Over the past few weeks, I’ve been doing a bunch of repairs on an old Williams System 6 pinball MPU and Driver boards. There were actually two sets of MPU boards to fix and two sets of driver boards to go over. One driver board was known to have problems, and the other was supposedly a gone-over, upgraded, tested-good driver board, which cost a good amount of money. I’ll have a post dedicated to that atrocity shortly.
Anyway, in the process of fixing both MPU boards (neither booted), it just so happened that the MCM5101 SRAM (or 5101 RAM as shown in the Williams schematic) on both boards was bad. This SRAM is the battery-backed memory that saves game settings, high-scores, and other statistics.
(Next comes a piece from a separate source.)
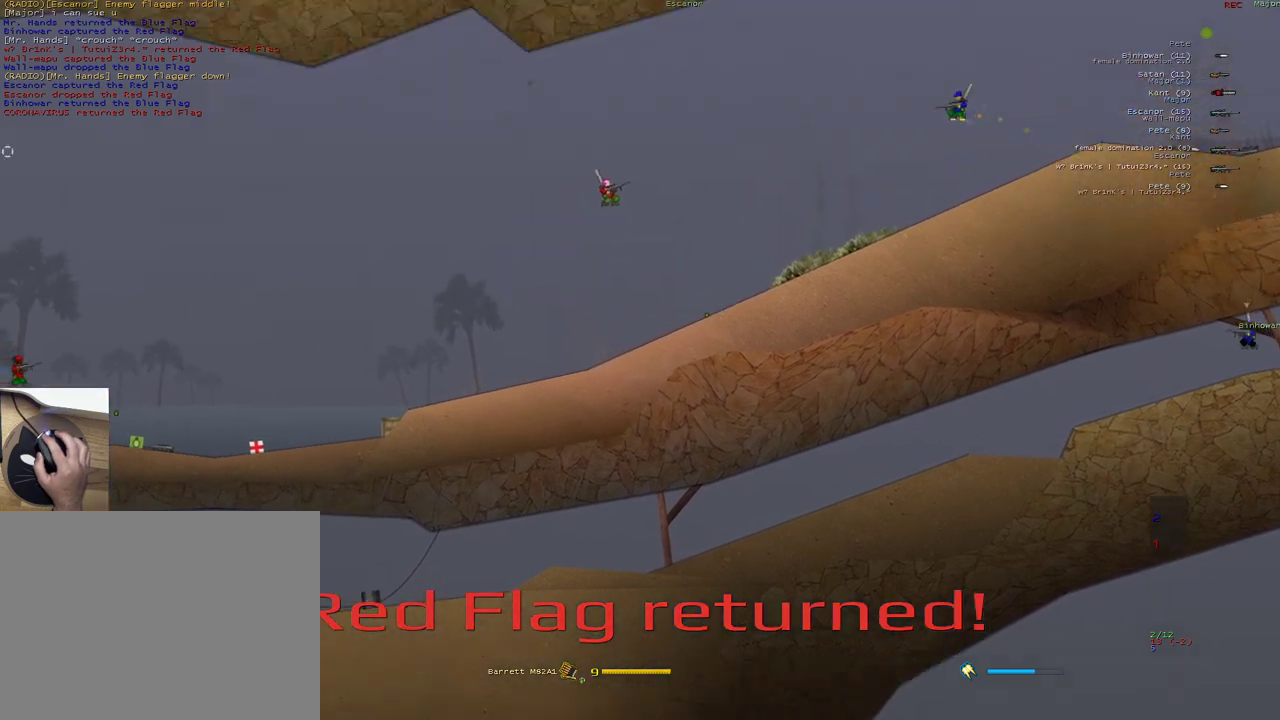
{"keys": ["a", "s"], "mouse": [], "events": []}
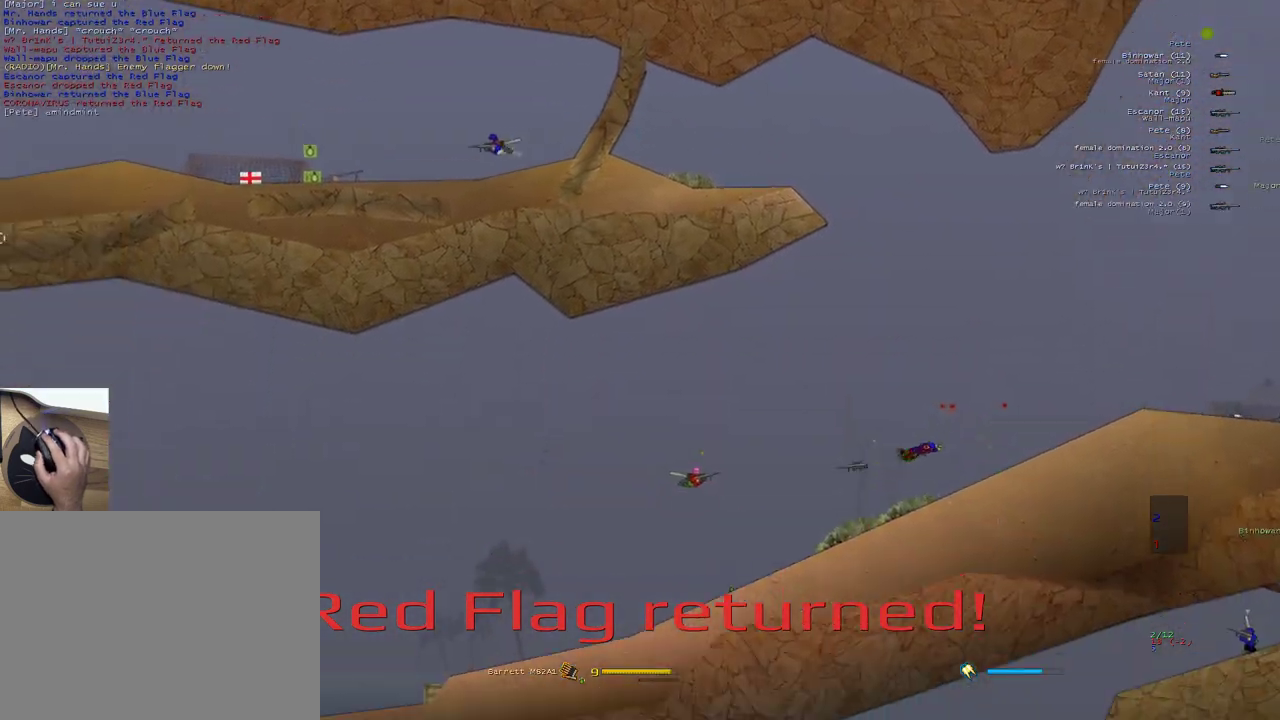
{"keys": ["a"], "mouse": [], "events": [[200, "s", "up"], [300, "w", "down"], [467, "w", "up"]]}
These chips are not in production anymore and haven’t been for a long time, so obtaining new parts would be tough to do, and supposedly even NOS (New Old Stock) parts could be bad too. This left me with a few options: Hack some other SRAM I had laying around onto the boards, buy someone’s super-expensive (like $30 each) FRAM adapters, or make my own FRAM adapter.

Obviously I chose #3 above, but I did hack on an old SRAM just to make sure that the MCM5101’s were indeed bad. The other non-5101 RAM passed the memory tests in Leon’s test ROM, so the 5101 RAM’s were definitely bad. Now, I was left with making my own FRAM adapter.